Quoted passage
%%
Proof of Time

A semi-verifiable benchmarking framework for evaluating scientific idea judgments.

Why Time Matters

Judging the quality of scientific ideas is hard. Current methods rely on immediate proxies—but true impact takes time to reveal itself. Proof of Time (PoT) solves this by time-partitioning the evaluation: we freeze evidence before a cutoff, ask models to forecast outcomes, and score them when the future arrives.

Key Advantages

⏳ Time-Partitioned

Ground truth arrives naturally as time passes—no manual labeling needed. Models are evaluated against verifiable future outcomes.

📈 Scalable

Evaluation scales automatically without exhaustive expert annotation. Over 30,000 instances spanning four domains.

🔬 Semi-Verifiable

Benchmarks link to real-world signals (citations, awards, leaderboard updates) that become observable post-cutoff.

How It Works

The PoT workflow: Evidence is frozen at a cutoff. Models forecast future outcomes. Ground truth arrives—enabling scalable, verifiable evaluation.

Task Families

Impact Prediction

Forecasting paper influence (citations) from limited cues. Models identify which papers will have higher impact.

Scientific Value

Predicting peer-review awards. Can models align with expert judgments to predict Best Papers?

Research Evolution

Longitudinal reasoning about faculty trajectories. Inferring a researcher's focus shifts.

Technological Frontier

Extrapolating benchmark progress (SOTA) and forecasting future leaderboard metrics.

Key Findings

Core Results: Test-time compute scaling and Zero-shot vs Agentic comparisons.

Do Agents Help? Agentic systems generally outperform zero-shot baselines on tasks requiring evidence exploration.

Scaling Benefits: Increasing interaction budgets yields large improvements for Claude models, while others plateau.

Performance heatmap across different models and tasks at high message limits.
%%
Entries shown
%%
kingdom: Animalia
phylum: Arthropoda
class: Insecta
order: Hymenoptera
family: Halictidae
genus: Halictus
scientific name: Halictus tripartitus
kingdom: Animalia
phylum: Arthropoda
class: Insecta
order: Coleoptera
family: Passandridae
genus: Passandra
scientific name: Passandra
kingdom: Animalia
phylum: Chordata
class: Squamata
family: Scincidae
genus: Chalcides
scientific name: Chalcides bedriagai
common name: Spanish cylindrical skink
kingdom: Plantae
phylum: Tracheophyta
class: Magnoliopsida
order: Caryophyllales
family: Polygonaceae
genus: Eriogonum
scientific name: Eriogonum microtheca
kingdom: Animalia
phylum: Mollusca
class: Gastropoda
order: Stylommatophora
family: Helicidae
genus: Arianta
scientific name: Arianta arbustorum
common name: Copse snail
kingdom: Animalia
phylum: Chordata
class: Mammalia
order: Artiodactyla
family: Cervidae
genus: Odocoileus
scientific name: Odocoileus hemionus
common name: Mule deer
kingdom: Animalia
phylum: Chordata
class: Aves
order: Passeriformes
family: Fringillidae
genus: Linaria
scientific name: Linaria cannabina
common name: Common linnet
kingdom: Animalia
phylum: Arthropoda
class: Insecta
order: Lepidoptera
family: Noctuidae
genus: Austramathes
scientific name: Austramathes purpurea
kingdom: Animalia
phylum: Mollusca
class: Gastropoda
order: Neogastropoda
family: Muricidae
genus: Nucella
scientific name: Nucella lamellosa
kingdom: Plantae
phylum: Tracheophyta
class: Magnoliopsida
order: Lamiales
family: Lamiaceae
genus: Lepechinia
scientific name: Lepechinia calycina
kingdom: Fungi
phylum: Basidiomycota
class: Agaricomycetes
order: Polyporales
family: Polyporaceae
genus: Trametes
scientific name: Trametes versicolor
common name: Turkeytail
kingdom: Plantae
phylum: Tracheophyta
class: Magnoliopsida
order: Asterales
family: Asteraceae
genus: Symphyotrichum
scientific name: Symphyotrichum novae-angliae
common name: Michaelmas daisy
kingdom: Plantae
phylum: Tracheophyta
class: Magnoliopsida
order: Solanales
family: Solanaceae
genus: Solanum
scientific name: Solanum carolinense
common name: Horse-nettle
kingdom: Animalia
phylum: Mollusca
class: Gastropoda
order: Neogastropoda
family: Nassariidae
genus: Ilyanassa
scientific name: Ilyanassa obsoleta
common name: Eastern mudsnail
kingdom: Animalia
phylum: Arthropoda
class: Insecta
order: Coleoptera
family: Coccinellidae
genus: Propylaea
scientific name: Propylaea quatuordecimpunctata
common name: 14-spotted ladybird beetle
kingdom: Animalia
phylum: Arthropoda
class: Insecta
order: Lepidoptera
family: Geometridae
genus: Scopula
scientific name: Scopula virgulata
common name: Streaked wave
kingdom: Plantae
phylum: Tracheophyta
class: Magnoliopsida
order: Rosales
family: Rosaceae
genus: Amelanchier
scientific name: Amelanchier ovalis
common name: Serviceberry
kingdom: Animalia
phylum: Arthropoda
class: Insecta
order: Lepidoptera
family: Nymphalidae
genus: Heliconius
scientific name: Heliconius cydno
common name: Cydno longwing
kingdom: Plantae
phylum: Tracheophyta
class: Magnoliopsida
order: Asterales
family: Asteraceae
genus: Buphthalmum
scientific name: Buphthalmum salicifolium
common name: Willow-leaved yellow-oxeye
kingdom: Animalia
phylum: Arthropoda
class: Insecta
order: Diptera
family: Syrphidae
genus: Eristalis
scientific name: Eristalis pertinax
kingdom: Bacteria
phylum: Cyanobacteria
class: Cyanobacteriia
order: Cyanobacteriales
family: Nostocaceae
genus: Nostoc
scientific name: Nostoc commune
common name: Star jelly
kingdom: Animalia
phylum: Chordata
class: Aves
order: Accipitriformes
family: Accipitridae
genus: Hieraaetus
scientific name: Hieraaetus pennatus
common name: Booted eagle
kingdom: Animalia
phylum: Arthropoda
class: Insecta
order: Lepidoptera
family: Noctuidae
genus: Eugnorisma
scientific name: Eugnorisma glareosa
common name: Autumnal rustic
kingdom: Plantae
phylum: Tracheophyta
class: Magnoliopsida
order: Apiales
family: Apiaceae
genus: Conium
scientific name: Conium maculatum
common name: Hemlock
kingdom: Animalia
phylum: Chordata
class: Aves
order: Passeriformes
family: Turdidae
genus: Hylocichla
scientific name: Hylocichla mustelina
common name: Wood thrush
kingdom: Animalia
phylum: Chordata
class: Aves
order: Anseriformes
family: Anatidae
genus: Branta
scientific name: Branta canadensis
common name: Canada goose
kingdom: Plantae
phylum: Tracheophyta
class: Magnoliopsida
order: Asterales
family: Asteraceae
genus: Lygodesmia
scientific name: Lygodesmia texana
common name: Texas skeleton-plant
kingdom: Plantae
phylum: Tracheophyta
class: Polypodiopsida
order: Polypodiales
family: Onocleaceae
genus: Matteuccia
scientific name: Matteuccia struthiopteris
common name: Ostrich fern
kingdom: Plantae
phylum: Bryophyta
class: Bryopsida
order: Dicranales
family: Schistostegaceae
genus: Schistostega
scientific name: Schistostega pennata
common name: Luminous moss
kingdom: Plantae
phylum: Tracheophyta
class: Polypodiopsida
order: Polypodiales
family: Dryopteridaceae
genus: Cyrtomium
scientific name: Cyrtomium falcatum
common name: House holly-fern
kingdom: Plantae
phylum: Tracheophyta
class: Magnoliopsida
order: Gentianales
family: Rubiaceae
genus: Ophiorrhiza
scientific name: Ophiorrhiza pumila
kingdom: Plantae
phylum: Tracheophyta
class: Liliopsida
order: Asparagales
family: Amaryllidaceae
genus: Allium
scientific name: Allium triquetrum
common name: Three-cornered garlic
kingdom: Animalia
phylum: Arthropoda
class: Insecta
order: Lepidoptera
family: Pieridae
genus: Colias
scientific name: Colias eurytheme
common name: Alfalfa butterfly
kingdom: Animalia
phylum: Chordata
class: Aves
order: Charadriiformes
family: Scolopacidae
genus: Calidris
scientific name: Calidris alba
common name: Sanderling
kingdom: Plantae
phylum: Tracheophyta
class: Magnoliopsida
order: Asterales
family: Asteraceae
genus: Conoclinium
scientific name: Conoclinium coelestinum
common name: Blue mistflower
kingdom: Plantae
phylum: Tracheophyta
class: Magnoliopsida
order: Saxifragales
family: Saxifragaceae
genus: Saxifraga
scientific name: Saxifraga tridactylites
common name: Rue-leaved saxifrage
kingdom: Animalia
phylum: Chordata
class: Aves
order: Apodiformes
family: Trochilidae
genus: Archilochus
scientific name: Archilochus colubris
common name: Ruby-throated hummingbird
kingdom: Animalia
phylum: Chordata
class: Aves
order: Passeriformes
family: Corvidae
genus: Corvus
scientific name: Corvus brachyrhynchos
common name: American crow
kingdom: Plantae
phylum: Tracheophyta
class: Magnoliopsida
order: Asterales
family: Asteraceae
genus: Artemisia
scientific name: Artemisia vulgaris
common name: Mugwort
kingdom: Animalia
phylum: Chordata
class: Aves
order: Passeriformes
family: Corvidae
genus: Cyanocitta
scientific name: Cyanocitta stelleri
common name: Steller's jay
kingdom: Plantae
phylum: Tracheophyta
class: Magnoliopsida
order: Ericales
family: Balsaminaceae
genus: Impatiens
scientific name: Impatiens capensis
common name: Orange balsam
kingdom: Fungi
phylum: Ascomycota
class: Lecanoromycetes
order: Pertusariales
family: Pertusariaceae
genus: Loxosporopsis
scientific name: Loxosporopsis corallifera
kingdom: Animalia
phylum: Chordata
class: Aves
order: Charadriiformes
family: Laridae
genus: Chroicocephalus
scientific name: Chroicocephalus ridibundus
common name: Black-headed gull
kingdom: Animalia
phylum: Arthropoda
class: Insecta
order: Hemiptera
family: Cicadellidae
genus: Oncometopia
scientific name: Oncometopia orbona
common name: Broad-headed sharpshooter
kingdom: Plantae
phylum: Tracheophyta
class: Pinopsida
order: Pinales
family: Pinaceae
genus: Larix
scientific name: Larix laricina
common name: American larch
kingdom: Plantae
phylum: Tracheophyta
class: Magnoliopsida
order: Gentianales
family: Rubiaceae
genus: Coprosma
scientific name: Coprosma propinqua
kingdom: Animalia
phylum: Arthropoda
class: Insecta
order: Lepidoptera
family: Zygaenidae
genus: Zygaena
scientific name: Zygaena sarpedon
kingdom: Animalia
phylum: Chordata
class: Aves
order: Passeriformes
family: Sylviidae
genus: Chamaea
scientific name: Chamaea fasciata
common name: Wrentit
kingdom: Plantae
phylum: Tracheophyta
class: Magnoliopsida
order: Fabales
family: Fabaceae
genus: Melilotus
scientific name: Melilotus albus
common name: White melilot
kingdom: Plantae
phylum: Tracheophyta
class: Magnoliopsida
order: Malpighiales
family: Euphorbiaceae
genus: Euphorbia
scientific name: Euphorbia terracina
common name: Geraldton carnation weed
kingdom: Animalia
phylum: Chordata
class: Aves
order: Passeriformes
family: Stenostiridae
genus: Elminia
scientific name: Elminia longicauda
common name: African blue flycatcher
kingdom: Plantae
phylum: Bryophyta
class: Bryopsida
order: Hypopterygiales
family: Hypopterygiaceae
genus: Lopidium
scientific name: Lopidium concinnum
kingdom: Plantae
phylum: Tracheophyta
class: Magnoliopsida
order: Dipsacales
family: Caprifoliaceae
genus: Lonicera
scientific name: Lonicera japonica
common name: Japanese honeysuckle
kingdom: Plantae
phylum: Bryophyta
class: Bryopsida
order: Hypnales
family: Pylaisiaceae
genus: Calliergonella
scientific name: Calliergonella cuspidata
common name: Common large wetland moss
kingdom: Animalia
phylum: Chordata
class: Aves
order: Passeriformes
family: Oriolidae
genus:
%%
Problem statement
According to the Proof of Time page, how many instances does the benchmark cover, and across how many domains? The entries have no connection to the Proof of Time page.

Expected answer
Over 30,000 instances spanning four domains.